Dear all,
I am currently trying to test a pipeline I am working on and would like to be able to check its sensitivity. The pipeline revolves around detecting large scale deletions. To validate it I would like to use an artificial/simulated data set wither factors that I can control.
I would like to make some read data (preferably in fastq format) from a reference sequence with a singular large deletion and even coverage (except in the deleted region), however I would like to be able to control the ratio of deleted reads: wild type reads eg 50:50 25:75 10:90 etc. I would also like to be able to customise the length and error profiles of these reads whilst still having the same mutational profile.

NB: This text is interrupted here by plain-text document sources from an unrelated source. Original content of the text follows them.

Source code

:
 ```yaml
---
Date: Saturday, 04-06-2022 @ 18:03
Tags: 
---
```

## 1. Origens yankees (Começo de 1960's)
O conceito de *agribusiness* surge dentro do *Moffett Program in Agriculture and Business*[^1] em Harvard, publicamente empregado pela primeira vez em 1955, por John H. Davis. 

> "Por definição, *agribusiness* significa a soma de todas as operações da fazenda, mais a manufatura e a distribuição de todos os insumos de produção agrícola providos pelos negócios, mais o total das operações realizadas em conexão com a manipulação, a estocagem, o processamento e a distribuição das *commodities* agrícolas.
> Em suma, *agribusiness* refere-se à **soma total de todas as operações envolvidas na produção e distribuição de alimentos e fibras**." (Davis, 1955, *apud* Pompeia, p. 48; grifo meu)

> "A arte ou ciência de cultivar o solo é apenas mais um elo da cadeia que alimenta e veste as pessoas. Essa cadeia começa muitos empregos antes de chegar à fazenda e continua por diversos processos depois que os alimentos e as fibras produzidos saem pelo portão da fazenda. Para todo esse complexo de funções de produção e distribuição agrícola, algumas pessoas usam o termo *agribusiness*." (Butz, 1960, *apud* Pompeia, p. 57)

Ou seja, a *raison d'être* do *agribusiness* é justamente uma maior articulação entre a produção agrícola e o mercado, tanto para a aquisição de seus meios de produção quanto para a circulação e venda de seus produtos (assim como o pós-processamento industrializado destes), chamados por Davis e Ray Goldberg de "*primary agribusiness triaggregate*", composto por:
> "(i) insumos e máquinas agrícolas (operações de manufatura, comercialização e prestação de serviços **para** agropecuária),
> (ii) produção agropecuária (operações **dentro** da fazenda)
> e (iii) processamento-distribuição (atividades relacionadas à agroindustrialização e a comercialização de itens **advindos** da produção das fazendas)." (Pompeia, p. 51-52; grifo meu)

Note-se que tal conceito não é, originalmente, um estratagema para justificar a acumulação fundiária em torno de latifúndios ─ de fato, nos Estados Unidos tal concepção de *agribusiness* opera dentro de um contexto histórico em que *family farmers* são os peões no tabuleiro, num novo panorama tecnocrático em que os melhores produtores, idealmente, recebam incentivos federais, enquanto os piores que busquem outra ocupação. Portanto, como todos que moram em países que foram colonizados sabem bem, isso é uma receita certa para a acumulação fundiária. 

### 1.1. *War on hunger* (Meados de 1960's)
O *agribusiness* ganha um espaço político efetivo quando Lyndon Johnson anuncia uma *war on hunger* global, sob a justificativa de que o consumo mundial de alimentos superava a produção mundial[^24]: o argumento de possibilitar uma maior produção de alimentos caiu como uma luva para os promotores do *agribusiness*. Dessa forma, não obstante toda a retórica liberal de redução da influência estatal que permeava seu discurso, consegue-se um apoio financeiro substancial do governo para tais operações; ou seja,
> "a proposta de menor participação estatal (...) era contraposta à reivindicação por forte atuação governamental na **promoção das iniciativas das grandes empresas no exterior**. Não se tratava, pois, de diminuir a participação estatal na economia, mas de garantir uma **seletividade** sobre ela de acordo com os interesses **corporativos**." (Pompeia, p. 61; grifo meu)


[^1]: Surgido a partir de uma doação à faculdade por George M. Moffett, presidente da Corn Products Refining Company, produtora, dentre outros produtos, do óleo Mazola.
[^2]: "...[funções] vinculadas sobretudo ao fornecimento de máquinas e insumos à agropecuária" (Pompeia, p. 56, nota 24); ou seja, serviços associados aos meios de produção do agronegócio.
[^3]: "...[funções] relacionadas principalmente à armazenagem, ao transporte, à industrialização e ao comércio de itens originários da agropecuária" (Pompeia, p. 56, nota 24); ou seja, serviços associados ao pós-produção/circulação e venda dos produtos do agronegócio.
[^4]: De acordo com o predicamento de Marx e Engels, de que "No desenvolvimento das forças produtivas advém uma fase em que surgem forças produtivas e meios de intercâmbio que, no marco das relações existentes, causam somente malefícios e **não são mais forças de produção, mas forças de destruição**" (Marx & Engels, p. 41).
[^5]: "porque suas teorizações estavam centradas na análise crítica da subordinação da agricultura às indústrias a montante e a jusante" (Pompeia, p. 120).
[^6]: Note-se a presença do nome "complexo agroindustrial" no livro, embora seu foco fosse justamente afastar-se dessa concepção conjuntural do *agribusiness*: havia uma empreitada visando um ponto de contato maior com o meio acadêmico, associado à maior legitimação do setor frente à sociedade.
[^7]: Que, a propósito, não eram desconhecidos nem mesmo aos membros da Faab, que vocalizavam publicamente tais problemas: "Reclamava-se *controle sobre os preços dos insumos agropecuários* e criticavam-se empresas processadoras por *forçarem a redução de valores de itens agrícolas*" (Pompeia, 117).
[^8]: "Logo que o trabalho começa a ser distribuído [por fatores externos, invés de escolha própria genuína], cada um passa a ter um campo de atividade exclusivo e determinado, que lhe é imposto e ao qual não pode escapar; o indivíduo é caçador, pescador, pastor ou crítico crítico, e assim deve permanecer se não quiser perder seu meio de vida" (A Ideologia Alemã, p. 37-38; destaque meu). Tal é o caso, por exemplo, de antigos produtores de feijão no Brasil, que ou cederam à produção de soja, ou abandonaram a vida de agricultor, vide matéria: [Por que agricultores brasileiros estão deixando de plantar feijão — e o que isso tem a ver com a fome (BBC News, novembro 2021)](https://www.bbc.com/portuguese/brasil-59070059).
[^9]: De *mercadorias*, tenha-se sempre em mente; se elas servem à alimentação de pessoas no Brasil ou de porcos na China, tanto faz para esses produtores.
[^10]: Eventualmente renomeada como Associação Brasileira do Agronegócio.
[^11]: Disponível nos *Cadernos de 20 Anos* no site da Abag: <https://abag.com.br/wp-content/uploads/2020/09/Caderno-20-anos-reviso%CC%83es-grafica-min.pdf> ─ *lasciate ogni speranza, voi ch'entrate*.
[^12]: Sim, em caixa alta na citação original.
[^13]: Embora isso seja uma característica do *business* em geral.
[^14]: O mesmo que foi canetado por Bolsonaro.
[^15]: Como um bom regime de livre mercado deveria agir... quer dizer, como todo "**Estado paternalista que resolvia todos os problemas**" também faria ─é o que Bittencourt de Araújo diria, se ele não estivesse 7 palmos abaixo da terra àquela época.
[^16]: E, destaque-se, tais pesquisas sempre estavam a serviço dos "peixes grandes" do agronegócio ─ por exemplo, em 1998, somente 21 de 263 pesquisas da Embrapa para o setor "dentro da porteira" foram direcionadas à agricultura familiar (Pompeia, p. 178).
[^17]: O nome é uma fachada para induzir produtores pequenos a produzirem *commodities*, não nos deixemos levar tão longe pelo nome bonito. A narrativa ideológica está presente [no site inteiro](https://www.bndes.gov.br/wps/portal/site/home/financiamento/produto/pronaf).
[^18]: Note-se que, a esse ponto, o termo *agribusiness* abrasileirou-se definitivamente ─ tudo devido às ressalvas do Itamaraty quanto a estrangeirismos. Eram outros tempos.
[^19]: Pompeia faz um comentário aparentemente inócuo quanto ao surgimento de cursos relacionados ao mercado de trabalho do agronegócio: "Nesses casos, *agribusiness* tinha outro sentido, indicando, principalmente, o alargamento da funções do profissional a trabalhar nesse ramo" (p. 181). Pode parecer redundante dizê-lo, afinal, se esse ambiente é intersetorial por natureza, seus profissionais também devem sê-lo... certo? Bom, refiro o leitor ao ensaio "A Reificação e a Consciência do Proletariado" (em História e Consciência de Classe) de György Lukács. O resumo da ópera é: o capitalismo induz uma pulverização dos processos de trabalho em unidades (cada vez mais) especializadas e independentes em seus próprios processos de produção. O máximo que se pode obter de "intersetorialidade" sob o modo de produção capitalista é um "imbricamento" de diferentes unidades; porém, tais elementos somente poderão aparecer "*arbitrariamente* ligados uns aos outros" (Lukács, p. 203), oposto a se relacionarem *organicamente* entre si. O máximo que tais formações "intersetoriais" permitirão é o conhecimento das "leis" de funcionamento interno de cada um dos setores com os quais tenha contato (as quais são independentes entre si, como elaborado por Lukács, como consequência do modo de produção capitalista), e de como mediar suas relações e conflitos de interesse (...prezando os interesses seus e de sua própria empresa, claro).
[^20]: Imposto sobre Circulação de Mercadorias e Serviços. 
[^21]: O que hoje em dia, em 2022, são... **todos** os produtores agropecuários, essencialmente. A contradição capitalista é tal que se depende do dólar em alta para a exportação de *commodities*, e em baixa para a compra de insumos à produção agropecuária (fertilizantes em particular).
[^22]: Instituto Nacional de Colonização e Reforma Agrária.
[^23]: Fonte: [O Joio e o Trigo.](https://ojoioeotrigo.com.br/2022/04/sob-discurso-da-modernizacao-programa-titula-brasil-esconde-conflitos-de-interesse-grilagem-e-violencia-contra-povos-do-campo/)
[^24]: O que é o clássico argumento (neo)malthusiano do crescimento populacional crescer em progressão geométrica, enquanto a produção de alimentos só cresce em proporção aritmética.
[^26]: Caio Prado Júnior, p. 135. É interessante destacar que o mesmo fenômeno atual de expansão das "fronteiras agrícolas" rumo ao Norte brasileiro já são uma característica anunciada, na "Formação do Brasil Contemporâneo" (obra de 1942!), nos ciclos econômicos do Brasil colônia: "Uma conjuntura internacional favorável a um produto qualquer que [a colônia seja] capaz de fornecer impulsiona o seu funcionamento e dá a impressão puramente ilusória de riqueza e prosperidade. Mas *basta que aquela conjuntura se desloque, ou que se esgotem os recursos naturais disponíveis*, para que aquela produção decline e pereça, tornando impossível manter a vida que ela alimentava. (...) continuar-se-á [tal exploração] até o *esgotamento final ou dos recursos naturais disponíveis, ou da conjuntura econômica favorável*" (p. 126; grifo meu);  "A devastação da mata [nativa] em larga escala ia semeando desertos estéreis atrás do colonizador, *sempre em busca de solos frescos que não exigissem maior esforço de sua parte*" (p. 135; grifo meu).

I am unsure how to go about this though, I have tried using DWGsim but have been unable to customise the number of deleted reads for a deletion that I have tried to simulate using an input VCF with the reference sequence. Are there any tools people would recommend (and if there are how could I use them specifically for this?) or ways in which I could use a tool like DWGsim to achieve this goal?
Many thanks in advance!
Naively, you could just run DWGsim twice, couldn't you? Run once on the reference genome and once on a "new" reference genome with the deletion (that you introduce prior to simulation). Then, if you want 10% reads from the deletion, just subsample from the WT genome at 90% and the Deleted genome 10% and concatenate the results.